Arte, porque a vida por si só não deu conta dela mesma





domingo, 9 de fevereiro de 2014


DREAM

DREAM


DREAM

DREAM to live.


DAMA DA MADRUGADA

gosto mesmo é do gosto da língua 
do sonho que me pega acordada 
sinto voar nas asas do vento
a noite nua entregue à lua audaciosa dá
de coçar borboletas na minha cabeça
e em todo o resto...
vou poetando toda prosa
rosa vermelha roça
enrubeço! 
e ando e ando e ando sem me mexer
poeta ando
poeta ando
poeta ando
poetando sem saber
De súbito vejo!
no ensejo, passo a passo, cheguei a milhares e milhões de segundos de lugares
lunetas, lunares, leminski
comi chocolate numa banheira de ervilhas coloridas
e nem tirei os pés do chão.
Durmo. É quando o tempo me tem na mão.
nunca mais, pra algumas coisas, nunca é tempo demais.
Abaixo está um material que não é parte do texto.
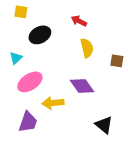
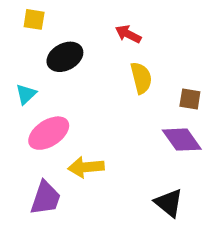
purple diamond: (82, 86) -> (182, 140), moved

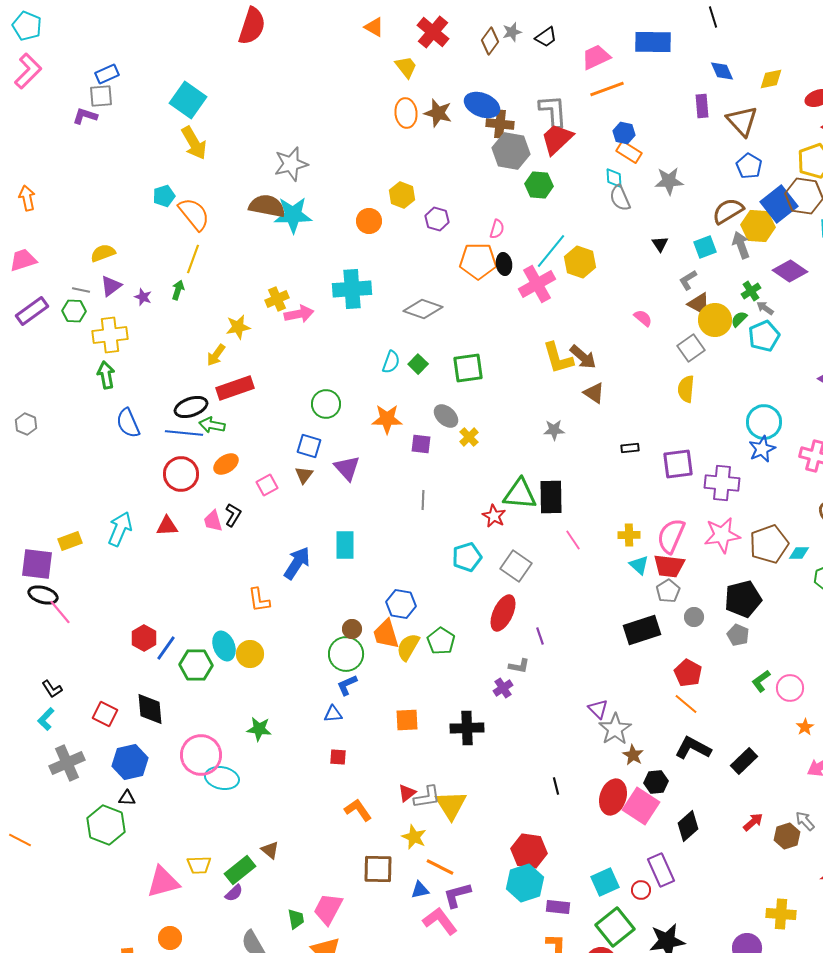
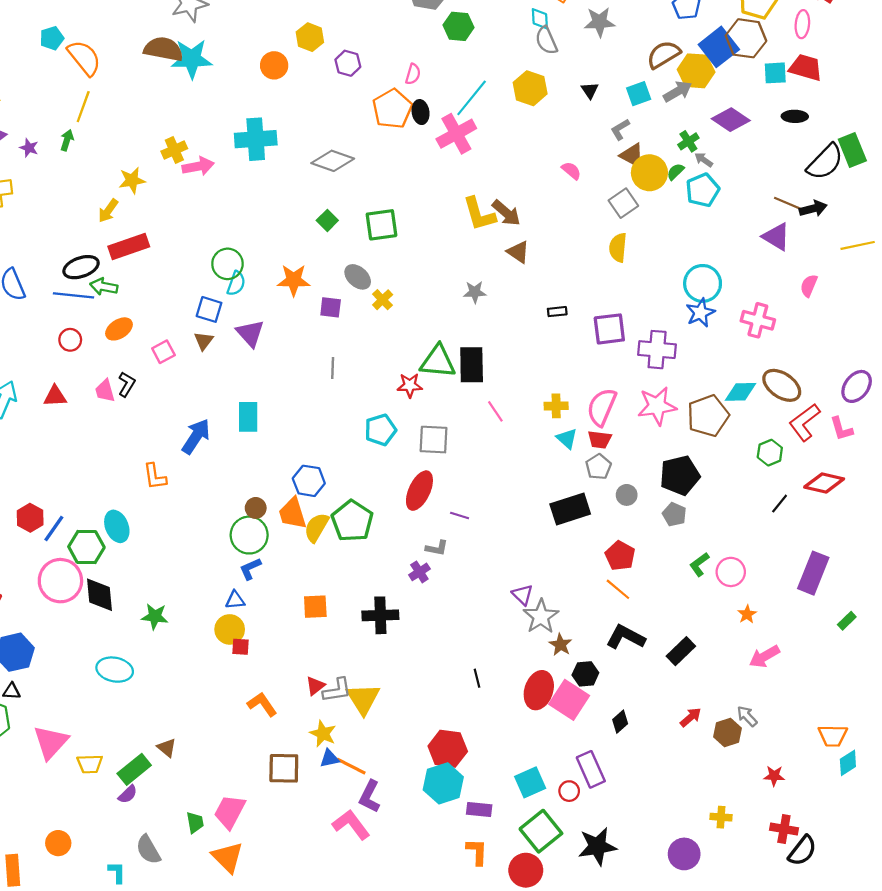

LAGO DO RIO - meu janeiro, 17


Hoje chove um bocado aqui dentro.
Ontem era só rios a cidade
e rios e rios riam do Rio 
rios corriam na tempestade
Relâmpagos hiperbólicos, 
trovoadas incontáveis decibéis. 
Lembra?
 Então...
Hoje chove um bocado aqui dentro.
Um Sakamoto e eu alago.
O lago me bebe largo 
eu não apago...
nem água pode mais que minha brisa e brasa.
O cigarro corre aceso no cinzeiro
Tempo.


RAIN
and
more
a dor me dorme a dor me dorme a dor me dorme a dor me dorme a dor me a dor a 





Alguns nascem com bolso no lugar do coração e outros com reclamatório no lugar da gratidão. Depois ainda choraminga todo mundo à beira do caixão. Oremos, irmãos.